# Flipping Bangers



## ken m sport (Aug 5, 2007)

I have now watched a few series, is it me but does anyone else find Will and Gus a pair of annoying bodgers.


----------



## Cookies (Dec 10, 2008)

I actually find them quite endearing, and I genuinely love the show. 

Cooks


Sent from my iPad using Tapatalk


----------



## JohnA88 (Jul 26, 2011)

The show is good but it annoyed me in S1 with the Alfa 155, they ended up scrapping it with the refurbished wheels and a good engine surely they could of sold these separately to recoup some money back. The yard they took it to is A1 Car Spares in Wokingham which I use all the time, they don't normally put cars straight in the bailer they all go on racks for about 1 / 2 weeks.


----------



## ken m sport (Aug 5, 2007)

JohnA88 said:


> The show is good but it annoyed me in S1 with the Alfa 155, they ended up scrapping it with the refurbished wheels and a good engine surely they could of sold these separately to recoup some money back. The yard they took it to is A1 Car Spares in Wokingham which I use all the time, they don't normally put cars straight in the bailer they all go on racks for about 1 / 2 weeks.


Agree that really upset me.
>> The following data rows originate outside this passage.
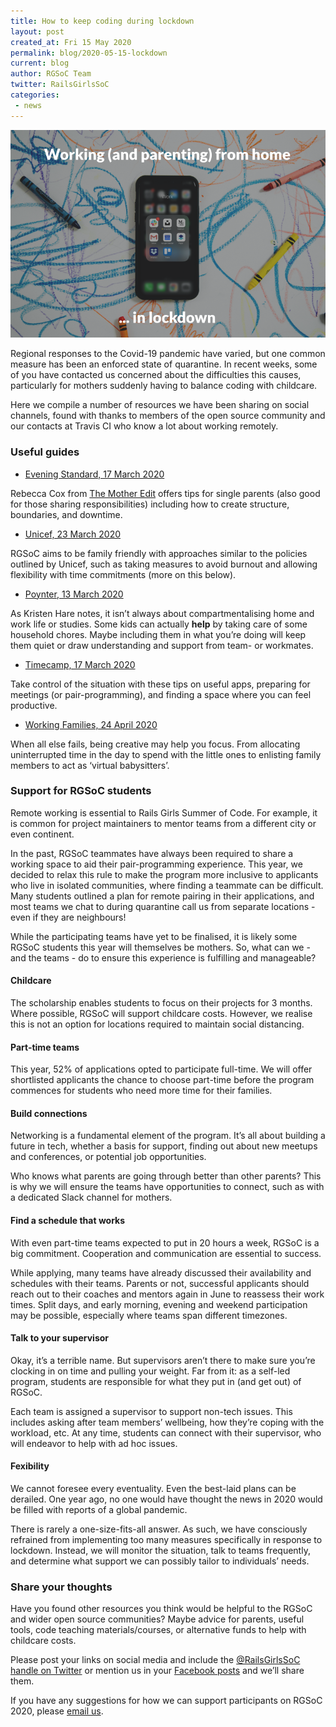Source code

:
 ```yaml
---
title: How to keep coding during lockdown
layout: post
created_at: Fri 15 May 2020
permalink: blog/2020-05-15-lockdown
current: blog
author: RGSoC Team
twitter: RailsGirlsSoC
categories:
 - news
---
```



![!](/img/blog/2020/RGSoC-in-Lockdown.png)

<p>Regional responses to the Covid-19 pandemic have varied, but one common measure has been an enforced state of quarantine. In recent weeks, some of you have contacted us concerned about the difficulties this causes, particularly for mothers suddenly having to balance coding with childcare.</p>

<p>Here we compile a number of resources we have been sharing on social channels, found with thanks to members of the open source community and our contacts at Travis CI who know a lot about working remotely.</p>

<h3>Useful guides</h3>

<ul>
  <li><a href="https://www.standard.co.uk/lifestyle/working-from-home-kids-single-parent-a4389401.html" target="_blank">Evening Standard, 17 March 2020</a></li>
</ul>
<p>Rebecca Cox from <a href="https://www.singlemotheredit.com/" target="_blank">The Mother Edit</a> offers tips for single parents (also good for those sharing responsibilities) including how to create structure, boundaries, and downtime.</p>

<ul>
  <li><a href="https://www.unicef.org/coronavirus/7-ways-employers-can-support-working-parents-during-coronavirus-disease-covid-19" target="_blank">Unicef, 23 March 2020</a></li>
</ul>
<p>RGSoC aims to be family friendly with approaches similar to the policies outlined by Unicef, such as taking measures to avoid burnout and allowing flexibility with time commitments (more on this below).</p>

<ul>
  <li><a href="https://www.poynter.org/business-work/2020/how-to-work-from-home-with-kids-around/" target="_blank">Poynter, 13 March 2020</a></li>
</ul>
<p>As Kristen Hare notes, it isn’t always about compartmentalising home and work life or studies. Some kids can actually <b>help</b> by taking care of some household chores. Maybe including them in what you’re doing will keep them quiet or draw understanding and support from team- or workmates.</p>

<ul>
  <li><a href="https://www.timecamp.com/blog/2020/03/the-ultimate-guide-to-remote-work-for-parents/
" target="_blank">Timecamp, 17 March 2020</a></li>
</ul>
<p>Take control of the situation with these tips on useful apps, preparing for meetings (or pair-programming), and finding a space where you can feel productive.</p>

<ul>
  <li><a href="https://workingfamilies.org.uk/workflex-blog/the-covid-19-balancing-act/" target="_blank">Working Families, 24 April 2020</a></li>
</ul>
<p>When all else fails, being creative may help you focus. From allocating uninterrupted time in the day to spend with the little ones to enlisting family members to act as ‘virtual babysitters’.</p>

<h3>Support for RGSoC students</h3>
<p>Remote working is essential to Rails Girls Summer of Code. For example, it is common for project maintainers to mentor teams from a different city or even continent.</p>

<p>In the past, RGSoC teammates have always been required to share a working space to aid their pair-programming experience. This year, we decided to relax this rule to make the program more inclusive to applicants who live in isolated communities, where finding a teammate can be difficult. Many students outlined a plan for remote pairing in their applications, and most teams we chat to during quarantine call us from separate locations - even if they are neighbours!</p>

<p>While the participating teams have yet to be finalised, it is likely some RGSoC students this year will themselves be mothers. So, what can we - and the teams - do to ensure this experience is fulfilling and manageable?</p>

<h4>Childcare</h4>
<p>The scholarship enables students to focus on their projects for 3 months. Where possible, RGSoC will support childcare costs. However, we realise this is not an option for locations required to maintain social distancing.</p>

<h4>Part-time teams</h4>
<p>This year, 52% of applications opted to participate full-time. We will offer shortlisted applicants the chance to choose part-time before the program commences for students who need more time for their families.</p>

<h4>Build connections</h4>
<p>Networking is a fundamental element of the program. It’s all about building a future in tech, whether a basis for support, finding out about new meetups and conferences, or potential job opportunities.</p>

<p>Who knows what parents are going through better than other parents? This is why we will ensure the teams have opportunities to connect, such as with a dedicated Slack channel for mothers.</p>

<h4>Find a schedule that works</h4>
<p>With even part-time teams expected to put in 20 hours a week, RGSoC is a big commitment. Cooperation and communication are essential to success.

While applying, many teams have already discussed their availability and schedules with their teams. Parents or not, successful applicants should reach out to their coaches and mentors again in June to reassess their work times. Split days, and early morning, evening and weekend participation may be possible, especially where teams span different timezones.</p>

<h4>Talk to your supervisor</h4>
<p>Okay, it’s a terrible name. But supervisors aren’t there to make sure you’re clocking in on time and pulling your weight. Far from it: as a self-led program, students are responsible for what they put in (and get out) of RGSoC.</p>

<p>Each team is assigned a supervisor to support non-tech issues. This includes asking after team members’ wellbeing, how they’re coping with the workload, etc. At any time, students can connect with their supervisor, who will endeavor to help with ad hoc issues.</p>

<h4>Fexibility</h4>
<p>We cannot foresee every eventuality. Even the best-laid plans can be derailed. One year ago, no one would have thought the news in 2020 would be filled with reports of a global pandemic.</p>

<p>There is rarely a one-size-fits-all answer. As such, we have consciously refrained from implementing too many measures specifically in response to lockdown. Instead, we will monitor the situation, talk to teams frequently, and determine what support we can possibly tailor to individuals’ needs.</p>

<h3>Share your thoughts</h3>
<p>Have you found other resources you think would be helpful to the RGSoC and wider open source communities? Maybe advice for parents, useful tools, code teaching materials/courses, or alternative funds to help with childcare costs.</p>

<p>Please post your links on social media and include the <a href="https://twitter.com/RailsGirlsSoC" target="_blank">@RailsGirlsSoC handle on Twitter</a> or mention us in your <a href="https://www.facebook.com/RailsGirlsSummerofCode/" target="_blank">Facebook posts</a> and we’ll share them.</p>

<p>If you have any suggestions for how we can support participants on RGSoC 2020, please <a href="mailto:contact@rgsoc.org">email us</a>.</p>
Someone could have used it for spares, or even give it away to a local college or university as a project for students to work on and learn.


----------



## slim_boy_fat (Jun 23, 2006)

ken m sport said:


> .... or even give it away to a local college or university as a project for students to work on and learn.


I suspect the 'liability culture' may have put a stop to that sort of arrangement now.

Shame, really.


----------